■ The task ■
Every record here must be copied exactly, except for the images it holds.

Entries shown START

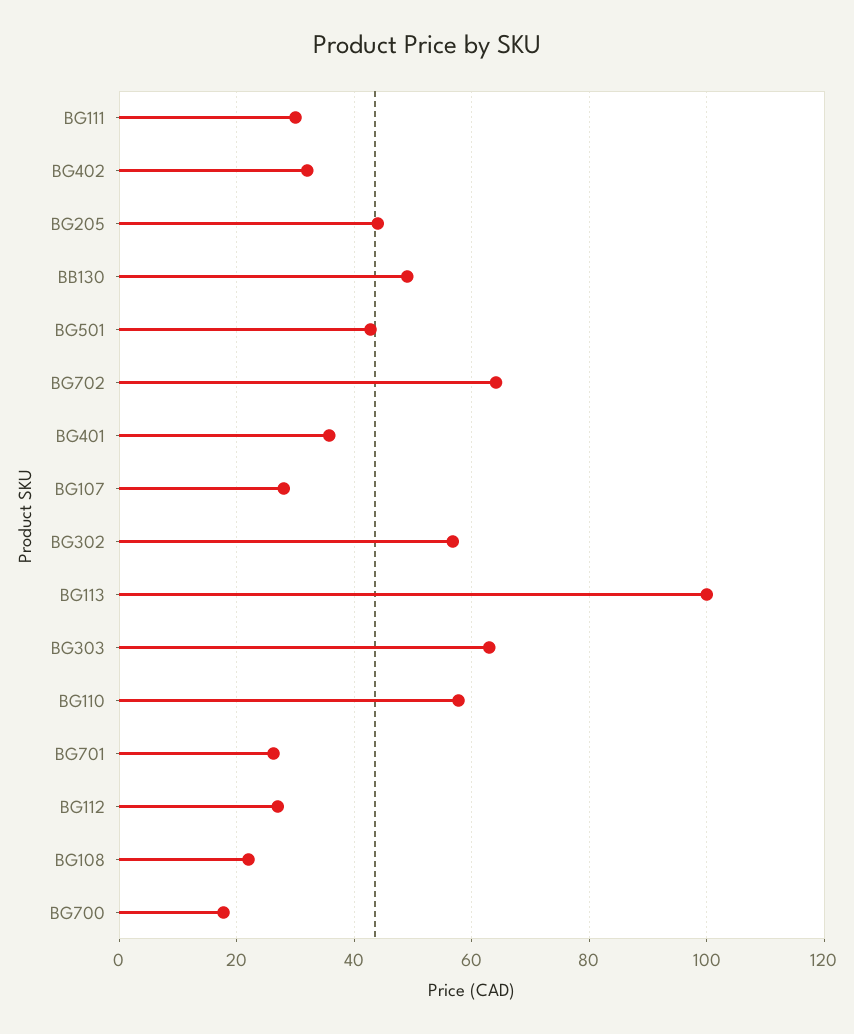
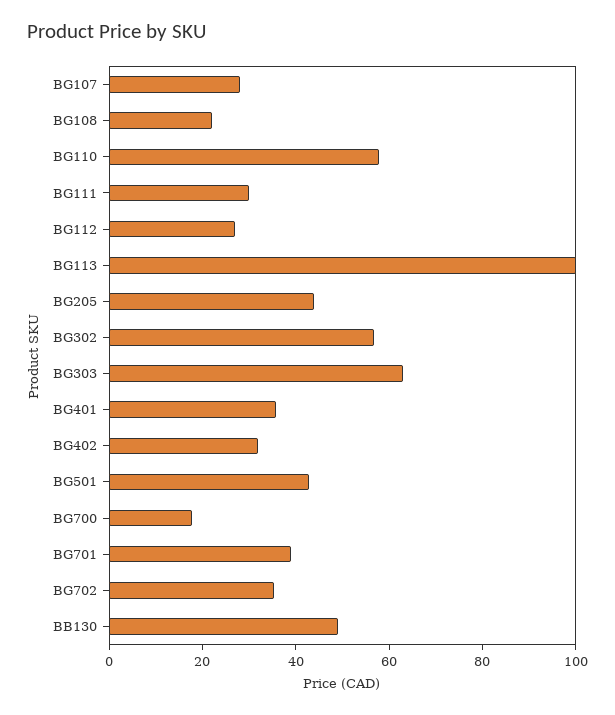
  {
    "BG111": 30,
    "BG402": 32,
    "BG205": 44,
    "BB130": 50,
    "BG501": 42,
-   "BG702": 64,
+   "BG702": 35,
    "BG401": 36,
    "BG107": 28,
    "BG302": 56,
    "BG113": 100,
    "BG303": 62,
    "BG110": 58,
-   "BG701": 26,
+   "BG701": 40,
    "BG112": 26,
    "BG108": 22,
    "BG700": 18
  }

Entries shown END

■ Exercise output ■
  {
    "BG111": 30,
    "BG402": 32,
    "BG205": 44,
    "BB130": 50,
    "BG501": 42,
-   "BG702": 64,
+   "BG702": 35,
    "BG401": 36,
    "BG107": 28,
    "BG302": 56,
    "BG113": 100,
    "BG303": 62,
    "BG110": 58,
-   "BG701": 26,
+   "BG701": 40,
    "BG112": 26,
    "BG108": 22,
    "BG700": 18
  }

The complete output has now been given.